§ **INPUT FOR THIS TASK**
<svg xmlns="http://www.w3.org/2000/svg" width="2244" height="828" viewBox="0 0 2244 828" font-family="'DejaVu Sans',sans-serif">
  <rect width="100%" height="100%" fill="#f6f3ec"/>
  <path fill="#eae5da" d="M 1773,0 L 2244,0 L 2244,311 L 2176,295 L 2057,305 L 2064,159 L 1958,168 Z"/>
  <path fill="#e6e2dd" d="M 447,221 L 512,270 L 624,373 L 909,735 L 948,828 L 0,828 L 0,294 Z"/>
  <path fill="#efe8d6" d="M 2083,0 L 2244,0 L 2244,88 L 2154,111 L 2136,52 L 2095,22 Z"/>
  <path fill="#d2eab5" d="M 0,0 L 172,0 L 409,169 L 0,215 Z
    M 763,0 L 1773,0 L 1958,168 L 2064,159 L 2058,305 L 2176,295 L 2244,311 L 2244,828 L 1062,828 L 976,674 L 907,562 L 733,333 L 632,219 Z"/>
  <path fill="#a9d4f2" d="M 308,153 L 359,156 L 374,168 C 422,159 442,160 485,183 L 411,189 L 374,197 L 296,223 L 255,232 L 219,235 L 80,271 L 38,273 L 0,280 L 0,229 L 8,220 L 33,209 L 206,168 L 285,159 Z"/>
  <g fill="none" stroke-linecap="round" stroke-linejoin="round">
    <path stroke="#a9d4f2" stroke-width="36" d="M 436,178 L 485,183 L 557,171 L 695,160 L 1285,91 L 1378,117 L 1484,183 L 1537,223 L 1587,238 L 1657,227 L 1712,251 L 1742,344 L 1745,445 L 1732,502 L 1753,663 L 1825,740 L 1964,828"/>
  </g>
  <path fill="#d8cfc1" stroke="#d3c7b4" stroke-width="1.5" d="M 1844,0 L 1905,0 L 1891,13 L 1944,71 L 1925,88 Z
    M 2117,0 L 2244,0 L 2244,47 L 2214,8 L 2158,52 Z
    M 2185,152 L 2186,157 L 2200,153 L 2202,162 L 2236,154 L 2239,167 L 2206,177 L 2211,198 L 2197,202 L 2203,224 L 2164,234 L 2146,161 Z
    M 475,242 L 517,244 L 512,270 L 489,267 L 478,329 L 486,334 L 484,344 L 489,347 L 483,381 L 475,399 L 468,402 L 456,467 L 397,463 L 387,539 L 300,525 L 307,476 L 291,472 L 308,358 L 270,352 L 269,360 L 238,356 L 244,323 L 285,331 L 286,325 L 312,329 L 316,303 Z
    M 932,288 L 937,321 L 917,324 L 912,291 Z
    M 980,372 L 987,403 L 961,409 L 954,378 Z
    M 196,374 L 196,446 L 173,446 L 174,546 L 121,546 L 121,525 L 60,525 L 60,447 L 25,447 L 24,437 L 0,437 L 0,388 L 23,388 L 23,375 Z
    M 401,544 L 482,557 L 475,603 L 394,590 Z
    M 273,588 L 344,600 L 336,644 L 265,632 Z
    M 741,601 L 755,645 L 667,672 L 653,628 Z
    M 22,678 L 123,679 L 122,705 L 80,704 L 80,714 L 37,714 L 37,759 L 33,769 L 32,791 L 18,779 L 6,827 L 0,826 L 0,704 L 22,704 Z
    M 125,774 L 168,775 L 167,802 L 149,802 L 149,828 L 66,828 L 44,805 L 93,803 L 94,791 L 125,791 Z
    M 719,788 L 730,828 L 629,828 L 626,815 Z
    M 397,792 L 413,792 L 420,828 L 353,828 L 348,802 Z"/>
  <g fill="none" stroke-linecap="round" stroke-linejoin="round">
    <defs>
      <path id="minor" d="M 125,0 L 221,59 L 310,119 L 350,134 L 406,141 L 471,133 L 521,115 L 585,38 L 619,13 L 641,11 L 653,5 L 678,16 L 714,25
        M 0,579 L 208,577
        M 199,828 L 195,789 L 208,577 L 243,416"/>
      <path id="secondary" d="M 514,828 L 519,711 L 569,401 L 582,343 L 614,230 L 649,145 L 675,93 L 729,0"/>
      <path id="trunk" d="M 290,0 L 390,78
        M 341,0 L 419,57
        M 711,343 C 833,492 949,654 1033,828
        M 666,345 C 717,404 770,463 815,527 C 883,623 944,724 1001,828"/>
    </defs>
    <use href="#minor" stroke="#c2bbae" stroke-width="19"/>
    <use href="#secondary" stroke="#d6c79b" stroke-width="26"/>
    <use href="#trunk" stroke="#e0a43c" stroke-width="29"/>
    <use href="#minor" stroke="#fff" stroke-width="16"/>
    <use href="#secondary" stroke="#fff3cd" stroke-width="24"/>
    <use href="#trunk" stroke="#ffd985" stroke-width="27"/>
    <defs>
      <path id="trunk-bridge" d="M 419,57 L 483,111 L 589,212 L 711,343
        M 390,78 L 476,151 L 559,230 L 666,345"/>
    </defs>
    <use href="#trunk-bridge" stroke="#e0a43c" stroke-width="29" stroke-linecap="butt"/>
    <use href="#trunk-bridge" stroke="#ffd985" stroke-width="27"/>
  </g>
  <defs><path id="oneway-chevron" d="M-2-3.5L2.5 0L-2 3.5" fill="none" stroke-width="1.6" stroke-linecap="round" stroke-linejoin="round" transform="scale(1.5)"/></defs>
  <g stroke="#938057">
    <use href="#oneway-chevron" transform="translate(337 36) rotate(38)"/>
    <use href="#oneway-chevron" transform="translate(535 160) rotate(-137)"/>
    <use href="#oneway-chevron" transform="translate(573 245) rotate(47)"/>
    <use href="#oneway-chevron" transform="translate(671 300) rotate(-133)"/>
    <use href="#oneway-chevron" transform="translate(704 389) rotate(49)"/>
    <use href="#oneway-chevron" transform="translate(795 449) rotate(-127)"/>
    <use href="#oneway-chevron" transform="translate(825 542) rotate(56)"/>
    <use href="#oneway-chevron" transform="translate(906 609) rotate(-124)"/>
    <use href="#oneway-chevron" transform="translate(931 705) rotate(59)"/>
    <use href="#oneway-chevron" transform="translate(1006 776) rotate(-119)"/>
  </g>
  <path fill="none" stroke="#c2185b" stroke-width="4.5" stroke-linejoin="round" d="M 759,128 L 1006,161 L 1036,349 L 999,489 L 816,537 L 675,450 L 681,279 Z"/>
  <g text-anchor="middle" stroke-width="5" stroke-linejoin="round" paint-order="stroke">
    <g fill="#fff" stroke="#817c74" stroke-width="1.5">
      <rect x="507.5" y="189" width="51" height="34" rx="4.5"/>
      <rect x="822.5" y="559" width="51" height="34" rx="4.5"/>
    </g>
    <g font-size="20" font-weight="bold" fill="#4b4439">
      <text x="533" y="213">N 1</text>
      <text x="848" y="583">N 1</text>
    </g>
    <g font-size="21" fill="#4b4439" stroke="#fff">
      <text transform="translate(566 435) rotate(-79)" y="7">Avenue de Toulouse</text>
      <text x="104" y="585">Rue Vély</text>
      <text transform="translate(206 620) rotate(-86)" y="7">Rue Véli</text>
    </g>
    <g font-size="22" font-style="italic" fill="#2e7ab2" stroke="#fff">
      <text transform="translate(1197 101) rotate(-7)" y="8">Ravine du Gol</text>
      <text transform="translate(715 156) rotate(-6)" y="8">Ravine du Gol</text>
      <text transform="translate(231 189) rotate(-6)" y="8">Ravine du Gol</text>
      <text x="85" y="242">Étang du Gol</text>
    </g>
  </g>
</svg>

§ **ASSIGNMENT**
Repeat the material above precisely.

§ **REPLY**
<svg xmlns="http://www.w3.org/2000/svg" width="2244" height="828" viewBox="0 0 2244 828" font-family="'DejaVu Sans',sans-serif">
  <rect width="100%" height="100%" fill="#f6f3ec"/>
  <path fill="#eae5da" d="M 1773,0 L 2244,0 L 2244,311 L 2176,295 L 2057,305 L 2064,159 L 1958,168 Z"/>
  <path fill="#e6e2dd" d="M 447,221 L 512,270 L 624,373 L 909,735 L 948,828 L 0,828 L 0,294 Z"/>
  <path fill="#efe8d6" d="M 2083,0 L 2244,0 L 2244,88 L 2154,111 L 2136,52 L 2095,22 Z"/>
  <path fill="#d2eab5" d="M 0,0 L 172,0 L 409,169 L 0,215 Z
    M 763,0 L 1773,0 L 1958,168 L 2064,159 L 2058,305 L 2176,295 L 2244,311 L 2244,828 L 1062,828 L 976,674 L 907,562 L 733,333 L 632,219 Z"/>
  <path fill="#a9d4f2" d="M 308,153 L 359,156 L 374,168 C 422,159 442,160 485,183 L 411,189 L 374,197 L 296,223 L 255,232 L 219,235 L 80,271 L 38,273 L 0,280 L 0,229 L 8,220 L 33,209 L 206,168 L 285,159 Z"/>
  <g fill="none" stroke-linecap="round" stroke-linejoin="round">
    <path stroke="#a9d4f2" stroke-width="36" d="M 436,178 L 485,183 L 557,171 L 695,160 L 1285,91 L 1378,117 L 1484,183 L 1537,223 L 1587,238 L 1657,227 L 1712,251 L 1742,344 L 1745,445 L 1732,502 L 1753,663 L 1825,740 L 1964,828"/>
  </g>
  <path fill="#d8cfc1" stroke="#d3c7b4" stroke-width="1.5" d="M 1844,0 L 1905,0 L 1891,13 L 1944,71 L 1925,88 Z
    M 2117,0 L 2244,0 L 2244,47 L 2214,8 L 2158,52 Z
    M 2185,152 L 2186,157 L 2200,153 L 2202,162 L 2236,154 L 2239,167 L 2206,177 L 2211,198 L 2197,202 L 2203,224 L 2164,234 L 2146,161 Z
    M 475,242 L 517,244 L 512,270 L 489,267 L 478,329 L 486,334 L 484,344 L 489,347 L 483,381 L 475,399 L 468,402 L 456,467 L 397,463 L 387,539 L 300,525 L 307,476 L 291,472 L 308,358 L 270,352 L 269,360 L 238,356 L 244,323 L 285,331 L 286,325 L 312,329 L 316,303 Z
    M 932,288 L 937,321 L 917,324 L 912,291 Z
    M 980,372 L 987,403 L 961,409 L 954,378 Z
    M 196,374 L 196,446 L 173,446 L 174,546 L 121,546 L 121,525 L 60,525 L 60,447 L 25,447 L 24,437 L 0,437 L 0,388 L 23,388 L 23,375 Z
    M 401,544 L 482,557 L 475,603 L 394,590 Z
    M 273,588 L 344,600 L 336,644 L 265,632 Z
    M 741,601 L 755,645 L 667,672 L 653,628 Z
    M 22,678 L 123,679 L 122,705 L 80,704 L 80,714 L 37,714 L 37,759 L 33,769 L 32,791 L 18,779 L 6,827 L 0,826 L 0,704 L 22,704 Z
    M 125,774 L 168,775 L 167,802 L 149,802 L 149,828 L 66,828 L 44,805 L 93,803 L 94,791 L 125,791 Z
    M 719,788 L 730,828 L 629,828 L 626,815 Z
    M 397,792 L 413,792 L 420,828 L 353,828 L 348,802 Z"/>
  <g fill="none" stroke-linecap="round" stroke-linejoin="round">
    <defs>
      <path id="minor" d="M 125,0 L 221,59 L 310,119 L 350,134 L 406,141 L 471,133 L 521,115 L 585,38 L 619,13 L 641,11 L 653,5 L 678,16 L 714,25
        M 0,579 L 208,577
        M 199,828 L 195,789 L 208,577 L 243,416"/>
      <path id="secondary" d="M 514,828 L 519,711 L 569,401 L 582,343 L 614,230 L 649,145 L 675,93 L 729,0"/>
      <path id="trunk" d="M 290,0 L 390,78
        M 341,0 L 419,57
        M 711,343 C 833,492 949,654 1033,828
        M 666,345 C 717,404 770,463 815,527 C 883,623 944,724 1001,828"/>
    </defs>
    <use href="#minor" stroke="#c2bbae" stroke-width="19"/>
    <use href="#secondary" stroke="#d6c79b" stroke-width="26"/>
    <use href="#trunk" stroke="#e0a43c" stroke-width="29"/>
    <use href="#minor" stroke="#fff" stroke-width="16"/>
    <use href="#secondary" stroke="#fff3cd" stroke-width="24"/>
    <use href="#trunk" stroke="#ffd985" stroke-width="27"/>
    <defs>
      <path id="trunk-bridge" d="M 419,57 L 483,111 L 589,212 L 711,343
        M 390,78 L 476,151 L 559,230 L 666,345"/>
    </defs>
    <use href="#trunk-bridge" stroke="#e0a43c" stroke-width="29" stroke-linecap="butt"/>
    <use href="#trunk-bridge" stroke="#ffd985" stroke-width="27"/>
  </g>
  <defs><path id="oneway-chevron" d="M-2-3.5L2.5 0L-2 3.5" fill="none" stroke-width="1.6" stroke-linecap="round" stroke-linejoin="round" transform="scale(1.5)"/></defs>
  <g stroke="#938057">
    <use href="#oneway-chevron" transform="translate(337 36) rotate(38)"/>
    <use href="#oneway-chevron" transform="translate(535 160) rotate(-137)"/>
    <use href="#oneway-chevron" transform="translate(573 245) rotate(47)"/>
    <use href="#oneway-chevron" transform="translate(671 300) rotate(-133)"/>
    <use href="#oneway-chevron" transform="translate(704 389) rotate(49)"/>
    <use href="#oneway-chevron" transform="translate(795 449) rotate(-127)"/>
    <use href="#oneway-chevron" transform="translate(825 542) rotate(56)"/>
    <use href="#oneway-chevron" transform="translate(906 609) rotate(-124)"/>
    <use href="#oneway-chevron" transform="translate(931 705) rotate(59)"/>
    <use href="#oneway-chevron" transform="translate(1006 776) rotate(-119)"/>
  </g>
  <path fill="none" stroke="#c2185b" stroke-width="4.5" stroke-linejoin="round" d="M 759,128 L 1006,161 L 1036,349 L 999,489 L 816,537 L 675,450 L 681,279 Z"/>
  <g text-anchor="middle" stroke-width="5" stroke-linejoin="round" paint-order="stroke">
    <g fill="#fff" stroke="#817c74" stroke-width="1.5">
      <rect x="507.5" y="189" width="51" height="34" rx="4.5"/>
      <rect x="822.5" y="559" width="51" height="34" rx="4.5"/>
    </g>
    <g font-size="20" font-weight="bold" fill="#4b4439">
      <text x="533" y="213">N 1</text>
      <text x="848" y="583">N 1</text>
    </g>
    <g font-size="21" fill="#4b4439" stroke="#fff">
      <text transform="translate(566 435) rotate(-79)" y="7">Avenue de Toulouse</text>
      <text x="104" y="585">Rue Vély</text>
      <text transform="translate(206 620) rotate(-86)" y="7">Rue Véli</text>
    </g>
    <g font-size="22" font-style="italic" fill="#2e7ab2" stroke="#fff">
      <text transform="translate(1197 101) rotate(-7)" y="8">Ravine du Gol</text>
      <text transform="translate(715 156) rotate(-6)" y="8">Ravine du Gol</text>
      <text transform="translate(231 189) rotate(-6)" y="8">Ravine du Gol</text>
      <text x="85" y="242">Étang du Gol</text>
    </g>
  </g>
</svg>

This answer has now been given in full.